FDA Examines Advertising of Acne, ADHD Drugs to Teenagers

U.S. regulators want to know how teens perceive direct marketing aimed at them for treatments on conditions as simple as acne and as complex as attention deficit hyperactivity disorder.

The Food and Drug Administration will show adolescents fake websites the agency will create for fictitious prescription drugs that treat acne or ADHD and examine how the teens respond compared with parents and young adults. The study will help determine whether some drugs may require more care when advertising online, the FDA said.

Adolescent development of cognitive, social and emotional skills can influence how they weigh risks and benefits, the FDA said. Research has found the frontal lobe of the brain isn’t fully developed until the mid-20s and affects decision-making, the agency said.

“The need for understanding how adolescents weigh risks and benefits is particularly critical given the potential adverse events associated with use of the drug classes that are marketed directly to adolescents,” the FDA wrote in a document posted online. “Suicide and suicidal ideation has been associated with some of these classes, including a commonly used class of acne medications.”

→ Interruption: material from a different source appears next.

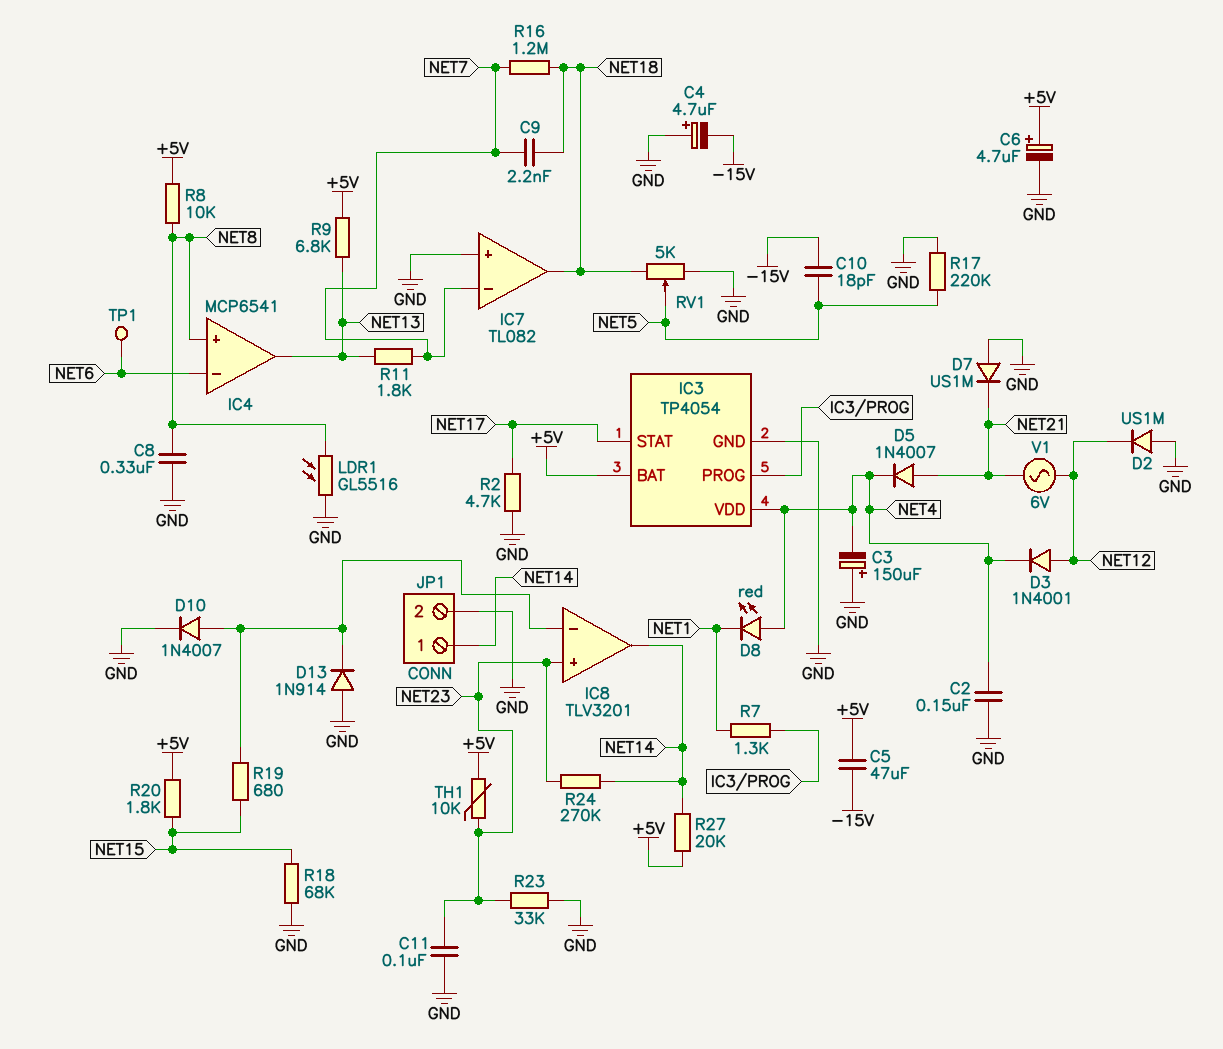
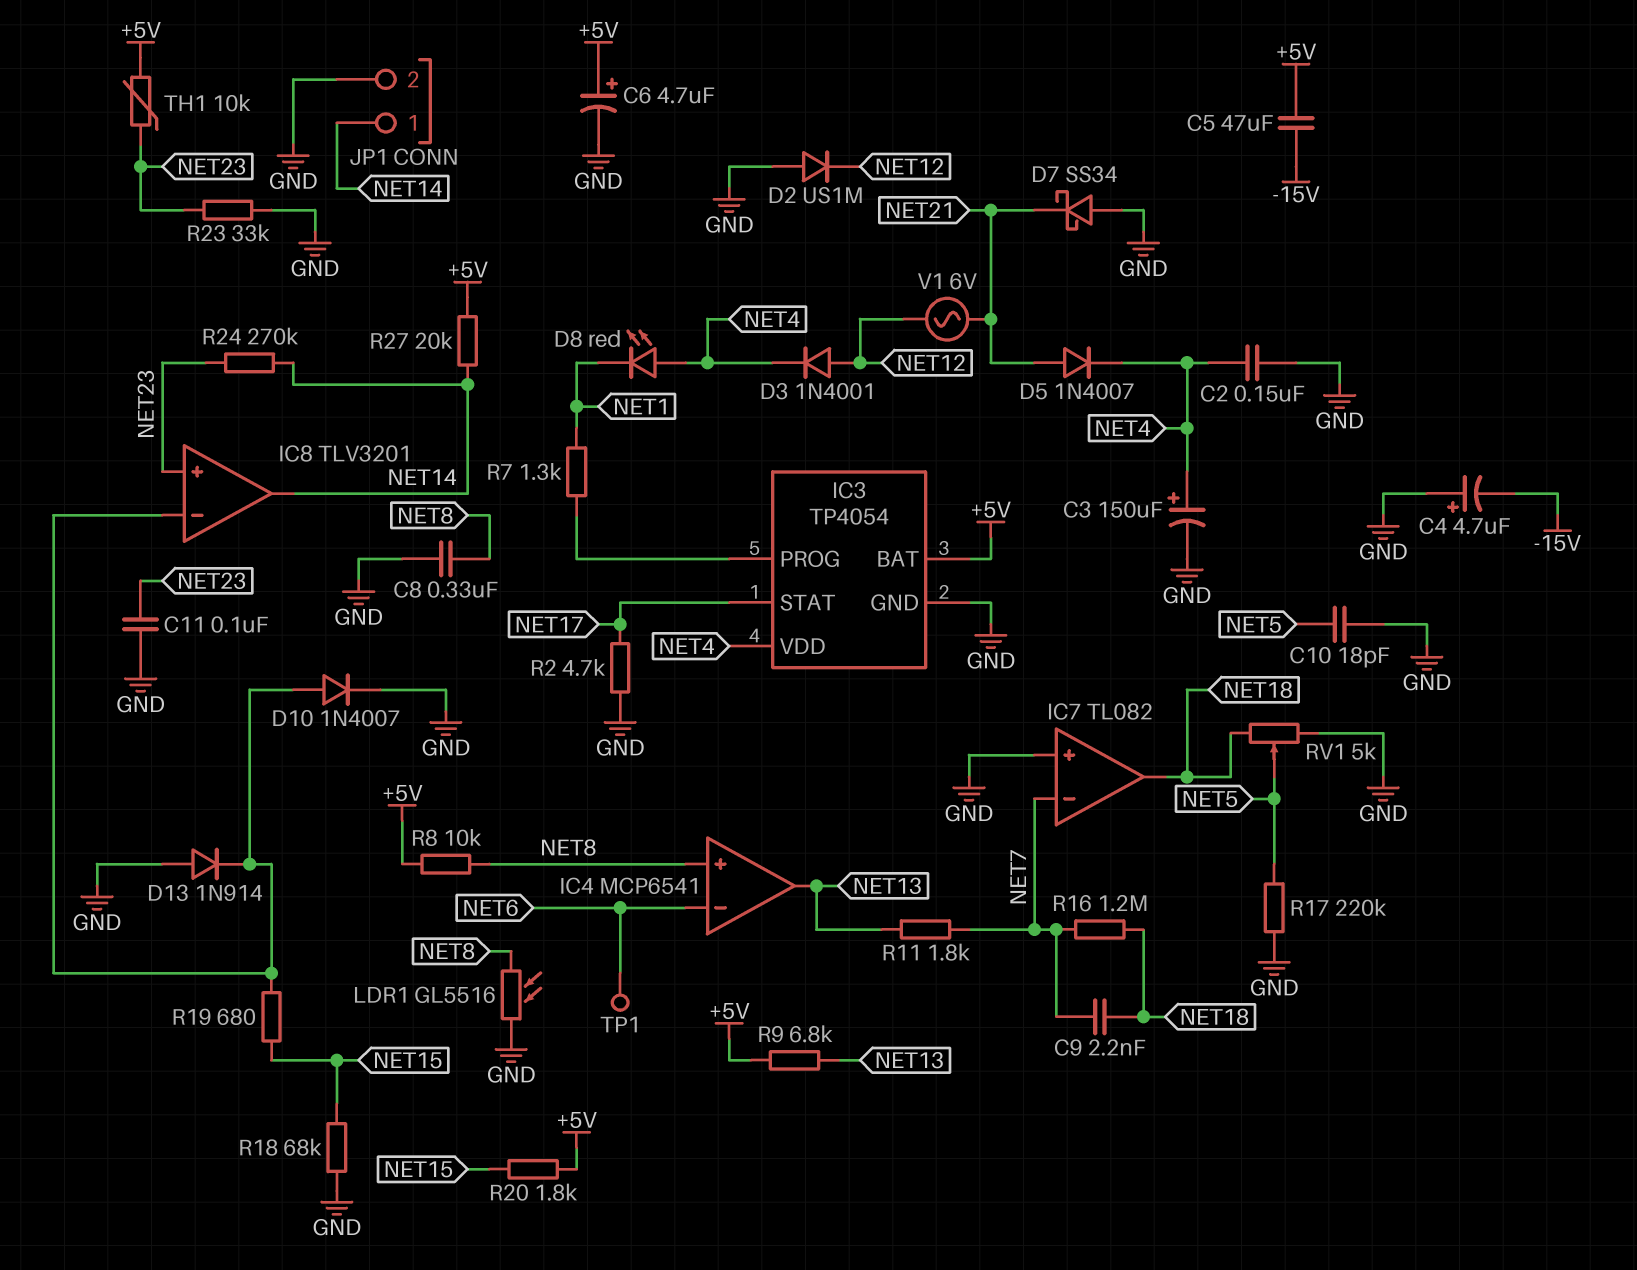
C3: 150uF (plus GND, minus NET4) -> 150uF (plus NET4, minus GND)
C10: 18pF (-15V, NET5) -> 18pF (GND, NET5)
D7: diode US1M (A GND, K NET21) -> schottky SS34 (A GND, K NET21)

Isotretinoin, the main ingredient in the once-popular Accutane from Roche Holding AG (ROG) now made in generic versions from Teva Pharmaceutical Industries Ltd. (TEVA) and Mylan Inc. (MYL), among others, has been associated with depression and suicide as well as severe birth defects that require only certain doctors prescribe the drug. Ritalin, Novartis AG’s ADHD medicine, and generic versions, have been linked to hallucinations, delusional thinking and mania as well as aggression in teens.